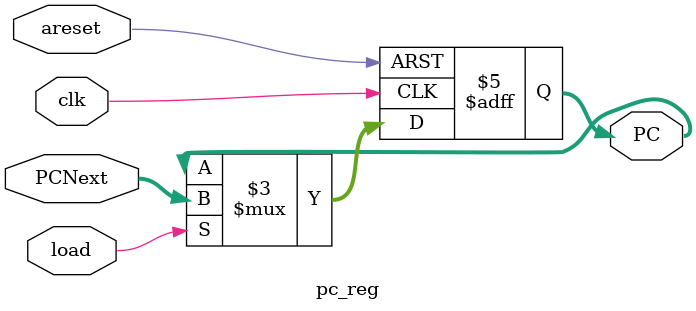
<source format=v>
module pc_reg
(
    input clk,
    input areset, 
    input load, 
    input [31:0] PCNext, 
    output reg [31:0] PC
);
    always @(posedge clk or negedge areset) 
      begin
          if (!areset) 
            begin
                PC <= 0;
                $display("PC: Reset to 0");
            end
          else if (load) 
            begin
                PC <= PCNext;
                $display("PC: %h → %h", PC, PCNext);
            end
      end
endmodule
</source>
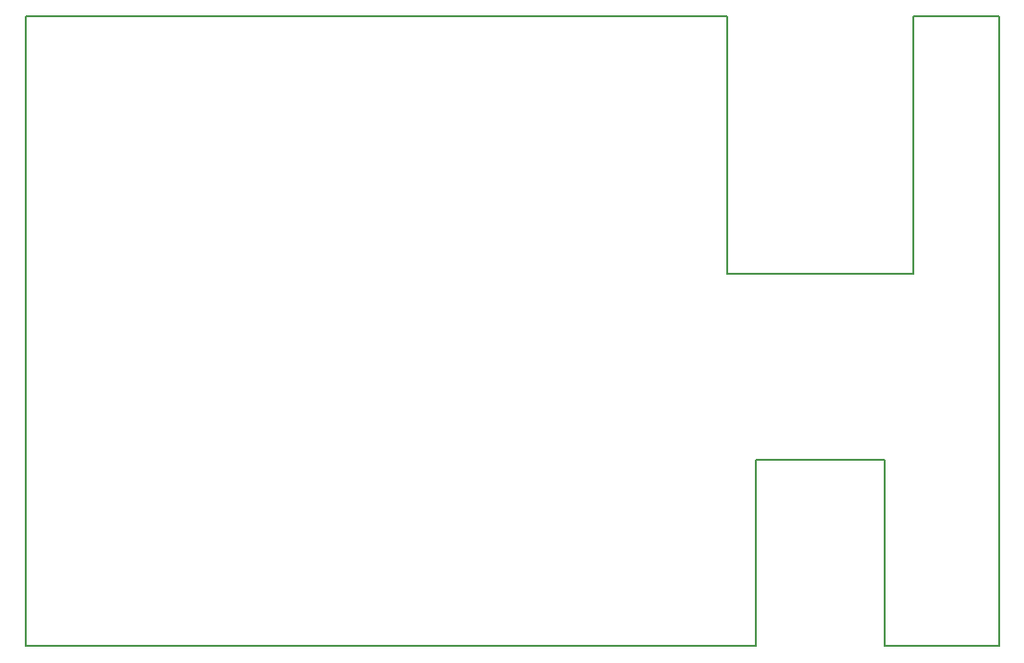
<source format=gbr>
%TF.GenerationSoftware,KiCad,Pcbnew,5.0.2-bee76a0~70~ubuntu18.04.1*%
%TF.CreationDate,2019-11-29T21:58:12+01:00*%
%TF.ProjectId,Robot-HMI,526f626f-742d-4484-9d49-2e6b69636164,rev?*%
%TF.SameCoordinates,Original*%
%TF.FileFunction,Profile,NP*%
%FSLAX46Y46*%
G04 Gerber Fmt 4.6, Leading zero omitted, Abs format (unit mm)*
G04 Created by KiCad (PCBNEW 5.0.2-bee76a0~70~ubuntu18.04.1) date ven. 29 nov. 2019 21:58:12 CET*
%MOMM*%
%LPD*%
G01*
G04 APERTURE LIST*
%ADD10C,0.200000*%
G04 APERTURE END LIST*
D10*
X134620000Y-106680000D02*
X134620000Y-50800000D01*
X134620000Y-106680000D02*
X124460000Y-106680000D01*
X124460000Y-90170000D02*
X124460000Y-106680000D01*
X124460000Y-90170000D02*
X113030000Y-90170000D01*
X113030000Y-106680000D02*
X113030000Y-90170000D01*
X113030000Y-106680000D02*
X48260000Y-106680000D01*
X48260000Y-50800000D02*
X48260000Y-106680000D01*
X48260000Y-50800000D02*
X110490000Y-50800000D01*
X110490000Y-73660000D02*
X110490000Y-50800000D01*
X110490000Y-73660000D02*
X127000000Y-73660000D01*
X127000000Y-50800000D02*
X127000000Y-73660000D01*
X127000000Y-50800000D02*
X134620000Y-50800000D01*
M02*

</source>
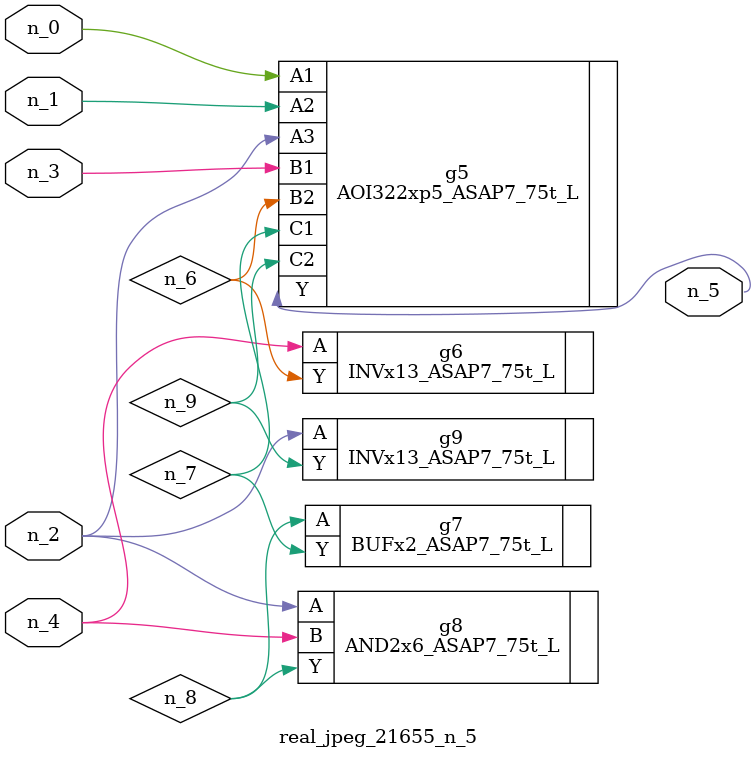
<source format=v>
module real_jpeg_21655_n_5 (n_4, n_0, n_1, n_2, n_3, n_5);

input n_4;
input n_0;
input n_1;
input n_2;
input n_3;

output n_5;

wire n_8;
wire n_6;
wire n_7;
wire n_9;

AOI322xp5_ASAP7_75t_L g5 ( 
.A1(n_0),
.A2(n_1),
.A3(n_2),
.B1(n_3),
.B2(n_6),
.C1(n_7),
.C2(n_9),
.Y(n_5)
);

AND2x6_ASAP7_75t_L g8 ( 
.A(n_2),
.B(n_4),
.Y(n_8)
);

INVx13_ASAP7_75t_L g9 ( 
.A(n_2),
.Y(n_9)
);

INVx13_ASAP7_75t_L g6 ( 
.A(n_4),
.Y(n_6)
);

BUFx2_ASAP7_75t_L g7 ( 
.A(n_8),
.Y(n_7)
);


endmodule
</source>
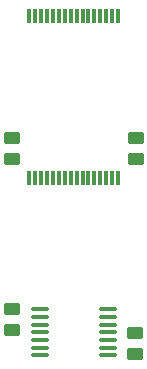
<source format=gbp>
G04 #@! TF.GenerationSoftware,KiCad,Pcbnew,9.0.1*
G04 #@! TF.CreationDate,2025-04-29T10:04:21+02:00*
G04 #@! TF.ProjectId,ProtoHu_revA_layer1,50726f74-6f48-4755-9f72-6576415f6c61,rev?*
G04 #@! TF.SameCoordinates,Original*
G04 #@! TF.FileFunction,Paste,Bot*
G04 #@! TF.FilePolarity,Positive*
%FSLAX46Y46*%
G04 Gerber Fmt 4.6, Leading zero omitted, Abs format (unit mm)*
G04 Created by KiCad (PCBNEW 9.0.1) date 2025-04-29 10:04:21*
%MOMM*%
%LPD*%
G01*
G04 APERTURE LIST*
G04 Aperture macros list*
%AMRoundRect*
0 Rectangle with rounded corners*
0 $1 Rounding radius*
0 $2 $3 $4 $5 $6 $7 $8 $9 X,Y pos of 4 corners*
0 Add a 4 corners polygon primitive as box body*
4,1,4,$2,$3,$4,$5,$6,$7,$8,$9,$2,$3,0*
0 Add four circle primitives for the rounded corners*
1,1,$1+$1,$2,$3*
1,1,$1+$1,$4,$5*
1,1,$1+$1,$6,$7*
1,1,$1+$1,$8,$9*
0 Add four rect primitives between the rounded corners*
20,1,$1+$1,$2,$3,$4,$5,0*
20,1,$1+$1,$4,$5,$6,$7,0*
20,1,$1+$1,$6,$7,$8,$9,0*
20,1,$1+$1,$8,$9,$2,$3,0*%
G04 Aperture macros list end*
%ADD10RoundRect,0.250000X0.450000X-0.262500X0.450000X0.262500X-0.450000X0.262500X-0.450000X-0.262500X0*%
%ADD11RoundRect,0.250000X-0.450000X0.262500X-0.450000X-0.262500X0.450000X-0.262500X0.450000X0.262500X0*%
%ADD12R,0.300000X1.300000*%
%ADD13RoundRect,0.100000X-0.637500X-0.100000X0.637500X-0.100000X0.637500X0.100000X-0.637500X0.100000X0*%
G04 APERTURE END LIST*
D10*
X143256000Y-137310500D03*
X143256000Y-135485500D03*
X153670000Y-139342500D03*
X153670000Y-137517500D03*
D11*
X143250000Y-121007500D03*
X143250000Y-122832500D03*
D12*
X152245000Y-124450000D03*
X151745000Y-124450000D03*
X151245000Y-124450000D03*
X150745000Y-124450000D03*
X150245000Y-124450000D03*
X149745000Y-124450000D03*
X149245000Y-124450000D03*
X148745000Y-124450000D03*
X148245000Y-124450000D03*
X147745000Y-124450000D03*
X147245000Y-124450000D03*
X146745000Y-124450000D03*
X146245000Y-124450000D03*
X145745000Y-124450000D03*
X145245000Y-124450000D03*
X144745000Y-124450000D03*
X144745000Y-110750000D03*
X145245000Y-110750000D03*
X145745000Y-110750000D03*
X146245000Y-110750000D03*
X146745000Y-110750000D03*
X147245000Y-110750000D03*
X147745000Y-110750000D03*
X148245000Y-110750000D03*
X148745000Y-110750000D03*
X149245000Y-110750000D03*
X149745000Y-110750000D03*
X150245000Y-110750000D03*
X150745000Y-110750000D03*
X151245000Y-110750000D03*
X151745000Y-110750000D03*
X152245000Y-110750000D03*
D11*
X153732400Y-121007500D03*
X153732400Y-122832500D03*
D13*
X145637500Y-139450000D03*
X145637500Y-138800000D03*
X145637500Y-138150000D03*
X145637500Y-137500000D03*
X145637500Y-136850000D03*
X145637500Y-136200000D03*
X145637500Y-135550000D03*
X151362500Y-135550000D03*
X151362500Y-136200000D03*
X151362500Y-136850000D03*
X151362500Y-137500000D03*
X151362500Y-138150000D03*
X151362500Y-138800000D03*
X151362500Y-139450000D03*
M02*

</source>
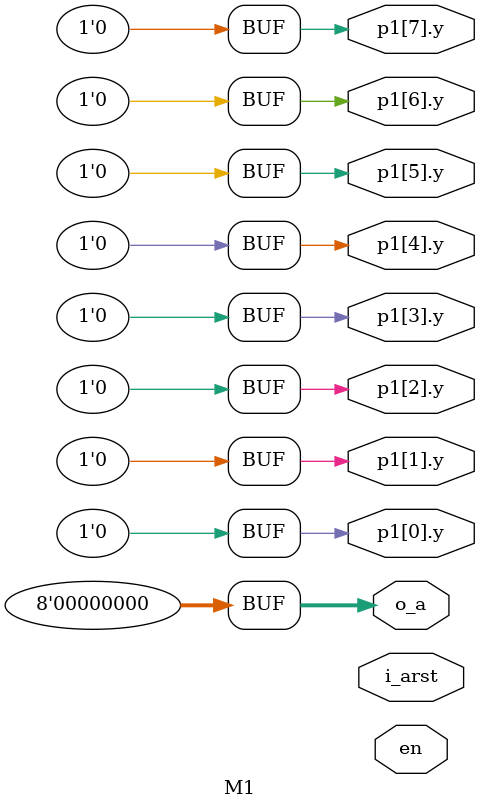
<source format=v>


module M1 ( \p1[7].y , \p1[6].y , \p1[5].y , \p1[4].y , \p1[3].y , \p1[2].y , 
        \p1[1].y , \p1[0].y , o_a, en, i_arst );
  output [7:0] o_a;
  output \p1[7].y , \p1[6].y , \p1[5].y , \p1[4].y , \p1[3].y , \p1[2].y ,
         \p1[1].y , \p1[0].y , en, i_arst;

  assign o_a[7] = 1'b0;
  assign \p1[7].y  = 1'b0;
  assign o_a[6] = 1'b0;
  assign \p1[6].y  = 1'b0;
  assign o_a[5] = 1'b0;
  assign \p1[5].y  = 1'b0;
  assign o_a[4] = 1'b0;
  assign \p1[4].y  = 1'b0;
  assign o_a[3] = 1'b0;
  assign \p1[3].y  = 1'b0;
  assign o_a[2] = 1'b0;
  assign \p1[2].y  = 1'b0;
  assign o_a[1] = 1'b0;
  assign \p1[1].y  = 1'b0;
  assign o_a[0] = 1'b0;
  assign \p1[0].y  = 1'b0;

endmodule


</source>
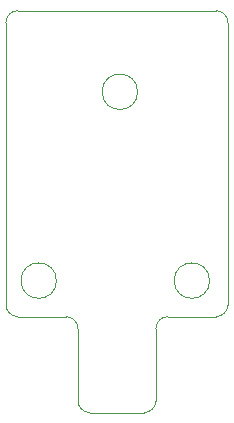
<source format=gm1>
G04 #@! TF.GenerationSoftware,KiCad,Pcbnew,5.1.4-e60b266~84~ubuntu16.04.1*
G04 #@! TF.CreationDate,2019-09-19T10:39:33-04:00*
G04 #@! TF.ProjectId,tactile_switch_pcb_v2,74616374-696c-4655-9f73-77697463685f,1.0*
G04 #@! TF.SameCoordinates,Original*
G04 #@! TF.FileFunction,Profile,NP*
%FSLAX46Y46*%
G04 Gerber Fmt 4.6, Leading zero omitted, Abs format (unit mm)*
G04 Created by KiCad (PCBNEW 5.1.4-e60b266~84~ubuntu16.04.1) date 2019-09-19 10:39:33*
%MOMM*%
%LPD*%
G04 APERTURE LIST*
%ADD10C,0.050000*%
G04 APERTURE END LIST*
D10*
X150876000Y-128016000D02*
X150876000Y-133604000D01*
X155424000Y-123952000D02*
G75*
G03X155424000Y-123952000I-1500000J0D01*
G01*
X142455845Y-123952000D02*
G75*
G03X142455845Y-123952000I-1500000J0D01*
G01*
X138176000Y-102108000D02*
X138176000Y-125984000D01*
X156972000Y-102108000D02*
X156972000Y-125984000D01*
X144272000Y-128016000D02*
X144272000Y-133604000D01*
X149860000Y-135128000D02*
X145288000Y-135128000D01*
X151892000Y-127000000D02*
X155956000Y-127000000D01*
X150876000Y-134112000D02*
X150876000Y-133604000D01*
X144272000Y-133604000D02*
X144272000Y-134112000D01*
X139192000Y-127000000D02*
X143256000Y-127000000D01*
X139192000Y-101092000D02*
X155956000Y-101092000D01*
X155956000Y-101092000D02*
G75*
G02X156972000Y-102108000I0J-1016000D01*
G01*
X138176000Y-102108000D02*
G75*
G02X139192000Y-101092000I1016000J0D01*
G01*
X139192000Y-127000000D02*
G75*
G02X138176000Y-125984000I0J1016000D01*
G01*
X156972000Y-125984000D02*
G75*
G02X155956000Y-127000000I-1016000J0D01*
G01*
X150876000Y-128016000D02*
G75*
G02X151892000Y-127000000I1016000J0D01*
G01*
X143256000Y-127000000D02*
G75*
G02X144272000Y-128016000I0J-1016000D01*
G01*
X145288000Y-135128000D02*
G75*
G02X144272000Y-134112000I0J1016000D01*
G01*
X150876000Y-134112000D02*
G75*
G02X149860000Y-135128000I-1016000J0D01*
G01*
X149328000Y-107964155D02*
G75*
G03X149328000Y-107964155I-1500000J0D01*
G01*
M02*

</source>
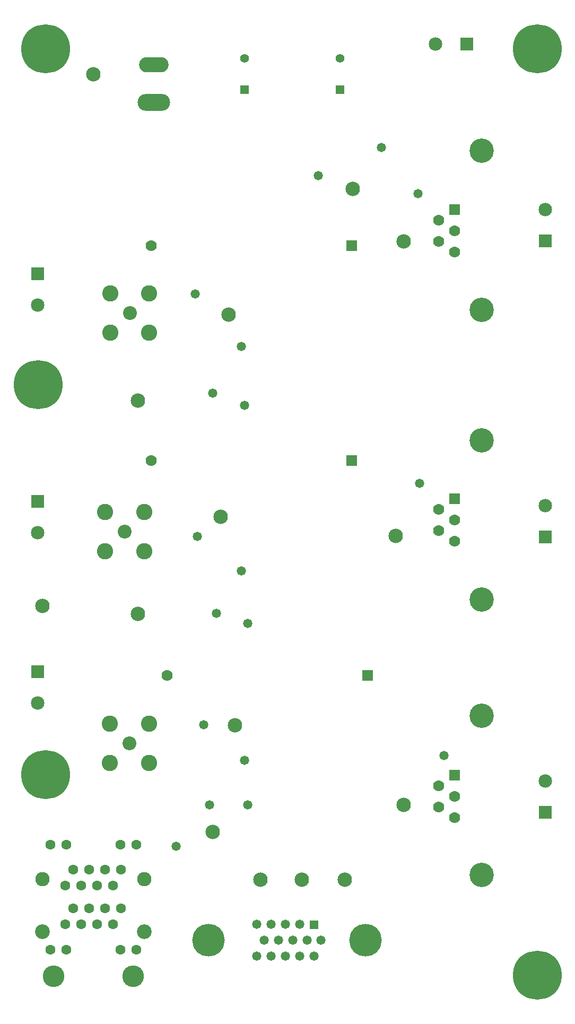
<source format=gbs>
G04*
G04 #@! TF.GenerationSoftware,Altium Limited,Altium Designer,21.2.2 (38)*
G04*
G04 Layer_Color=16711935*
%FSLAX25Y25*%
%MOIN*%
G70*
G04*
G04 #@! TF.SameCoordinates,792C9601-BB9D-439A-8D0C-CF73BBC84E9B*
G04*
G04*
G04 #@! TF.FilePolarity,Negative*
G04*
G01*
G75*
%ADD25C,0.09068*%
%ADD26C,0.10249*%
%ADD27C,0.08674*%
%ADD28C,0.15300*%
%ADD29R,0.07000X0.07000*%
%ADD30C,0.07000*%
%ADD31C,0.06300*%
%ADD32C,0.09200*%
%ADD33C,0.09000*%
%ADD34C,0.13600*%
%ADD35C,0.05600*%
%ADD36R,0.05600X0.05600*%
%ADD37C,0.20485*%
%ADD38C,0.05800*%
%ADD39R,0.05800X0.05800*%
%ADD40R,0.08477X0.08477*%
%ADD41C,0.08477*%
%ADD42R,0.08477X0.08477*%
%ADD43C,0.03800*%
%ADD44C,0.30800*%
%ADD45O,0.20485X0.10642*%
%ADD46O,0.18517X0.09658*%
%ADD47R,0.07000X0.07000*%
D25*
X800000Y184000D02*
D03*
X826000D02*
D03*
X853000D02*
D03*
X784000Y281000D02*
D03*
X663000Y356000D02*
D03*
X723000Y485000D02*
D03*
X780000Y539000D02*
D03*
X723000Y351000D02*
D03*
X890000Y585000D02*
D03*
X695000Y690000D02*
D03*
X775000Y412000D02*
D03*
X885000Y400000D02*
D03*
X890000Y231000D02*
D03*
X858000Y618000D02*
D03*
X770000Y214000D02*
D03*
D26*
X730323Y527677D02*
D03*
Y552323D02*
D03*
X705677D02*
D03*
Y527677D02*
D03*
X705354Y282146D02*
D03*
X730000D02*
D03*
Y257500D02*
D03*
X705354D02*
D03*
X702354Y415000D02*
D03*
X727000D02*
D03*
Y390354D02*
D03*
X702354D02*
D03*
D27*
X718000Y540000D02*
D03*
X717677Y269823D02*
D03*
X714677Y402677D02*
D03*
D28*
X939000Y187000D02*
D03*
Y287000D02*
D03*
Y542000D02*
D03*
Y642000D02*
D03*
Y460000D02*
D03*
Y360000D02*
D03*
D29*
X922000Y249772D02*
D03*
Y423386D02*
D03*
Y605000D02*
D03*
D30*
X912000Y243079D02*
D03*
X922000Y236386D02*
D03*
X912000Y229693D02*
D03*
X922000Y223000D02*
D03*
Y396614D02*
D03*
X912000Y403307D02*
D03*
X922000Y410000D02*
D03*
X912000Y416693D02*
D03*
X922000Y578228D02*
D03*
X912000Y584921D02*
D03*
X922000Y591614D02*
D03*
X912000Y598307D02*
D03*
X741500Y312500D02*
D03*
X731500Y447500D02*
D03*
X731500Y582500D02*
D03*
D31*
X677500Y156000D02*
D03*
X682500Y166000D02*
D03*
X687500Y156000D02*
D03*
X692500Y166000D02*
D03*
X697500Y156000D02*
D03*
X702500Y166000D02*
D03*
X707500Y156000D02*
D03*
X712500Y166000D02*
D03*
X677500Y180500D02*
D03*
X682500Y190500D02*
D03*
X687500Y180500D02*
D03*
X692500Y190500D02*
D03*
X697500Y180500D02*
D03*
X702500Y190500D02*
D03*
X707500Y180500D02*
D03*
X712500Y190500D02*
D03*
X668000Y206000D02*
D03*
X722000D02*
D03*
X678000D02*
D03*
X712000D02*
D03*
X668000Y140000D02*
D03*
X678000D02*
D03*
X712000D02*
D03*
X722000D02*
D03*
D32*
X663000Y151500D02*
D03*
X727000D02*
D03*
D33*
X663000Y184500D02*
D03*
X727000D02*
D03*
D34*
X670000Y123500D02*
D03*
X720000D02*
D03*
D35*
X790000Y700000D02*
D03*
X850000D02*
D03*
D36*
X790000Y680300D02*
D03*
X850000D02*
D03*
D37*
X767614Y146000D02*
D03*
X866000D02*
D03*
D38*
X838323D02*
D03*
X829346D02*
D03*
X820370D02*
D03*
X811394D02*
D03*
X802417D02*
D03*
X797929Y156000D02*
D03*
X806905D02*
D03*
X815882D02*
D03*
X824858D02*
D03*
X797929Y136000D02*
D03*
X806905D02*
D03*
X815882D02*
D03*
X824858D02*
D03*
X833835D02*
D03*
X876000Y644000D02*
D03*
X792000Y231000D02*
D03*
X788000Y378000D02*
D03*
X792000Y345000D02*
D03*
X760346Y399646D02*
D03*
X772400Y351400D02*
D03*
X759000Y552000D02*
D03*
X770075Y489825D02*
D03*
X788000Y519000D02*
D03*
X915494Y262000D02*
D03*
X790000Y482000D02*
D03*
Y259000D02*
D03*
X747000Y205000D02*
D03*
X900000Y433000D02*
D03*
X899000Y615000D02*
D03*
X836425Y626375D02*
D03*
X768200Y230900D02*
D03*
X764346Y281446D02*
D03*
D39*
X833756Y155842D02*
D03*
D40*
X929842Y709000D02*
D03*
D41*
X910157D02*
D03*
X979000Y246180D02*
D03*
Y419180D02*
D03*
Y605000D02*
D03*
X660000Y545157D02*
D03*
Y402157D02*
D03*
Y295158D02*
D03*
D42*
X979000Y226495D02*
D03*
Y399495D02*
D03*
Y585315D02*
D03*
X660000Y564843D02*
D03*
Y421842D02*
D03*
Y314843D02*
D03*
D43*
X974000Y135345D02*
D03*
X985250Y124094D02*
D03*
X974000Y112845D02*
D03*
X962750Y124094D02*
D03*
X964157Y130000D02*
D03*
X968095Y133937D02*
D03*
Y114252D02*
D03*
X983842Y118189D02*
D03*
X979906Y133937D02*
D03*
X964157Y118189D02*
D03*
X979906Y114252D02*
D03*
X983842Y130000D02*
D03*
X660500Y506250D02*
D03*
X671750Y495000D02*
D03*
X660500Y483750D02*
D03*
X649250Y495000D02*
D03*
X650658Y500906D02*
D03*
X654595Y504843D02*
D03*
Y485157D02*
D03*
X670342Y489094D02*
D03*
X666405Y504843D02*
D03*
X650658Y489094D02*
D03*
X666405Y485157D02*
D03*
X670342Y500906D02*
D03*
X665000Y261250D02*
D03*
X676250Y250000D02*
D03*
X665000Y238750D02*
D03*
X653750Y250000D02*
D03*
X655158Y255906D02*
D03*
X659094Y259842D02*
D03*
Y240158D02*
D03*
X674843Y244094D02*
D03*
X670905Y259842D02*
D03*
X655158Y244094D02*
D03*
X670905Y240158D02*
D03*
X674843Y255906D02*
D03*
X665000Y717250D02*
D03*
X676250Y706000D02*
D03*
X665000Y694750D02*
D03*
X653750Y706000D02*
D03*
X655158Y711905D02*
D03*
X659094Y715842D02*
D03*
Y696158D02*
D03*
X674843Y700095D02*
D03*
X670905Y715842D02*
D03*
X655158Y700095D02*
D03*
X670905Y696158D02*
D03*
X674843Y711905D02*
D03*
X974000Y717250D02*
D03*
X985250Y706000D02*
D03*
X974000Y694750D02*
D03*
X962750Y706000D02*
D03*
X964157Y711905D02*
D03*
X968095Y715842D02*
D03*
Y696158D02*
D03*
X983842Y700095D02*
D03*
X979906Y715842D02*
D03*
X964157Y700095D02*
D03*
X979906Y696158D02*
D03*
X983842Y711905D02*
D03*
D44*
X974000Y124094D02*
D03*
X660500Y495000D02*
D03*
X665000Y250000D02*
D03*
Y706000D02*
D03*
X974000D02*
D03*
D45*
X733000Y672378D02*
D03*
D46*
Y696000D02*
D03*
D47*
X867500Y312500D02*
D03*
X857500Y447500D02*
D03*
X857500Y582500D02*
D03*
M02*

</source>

■ **Task**
The expected result is a copy of each line in the records where "SameCoordinates" appears.

■ **Response area**
%TF.SameCoordinates,Original*%
G04 #@! TF.SameCoordinates,Original*
G04 #@! TF.SameCoordinates,Original*
G04 #@! TF.SameCoordinates,792C9601-BB9D-439A-8D0C-CF73BBC84E9B*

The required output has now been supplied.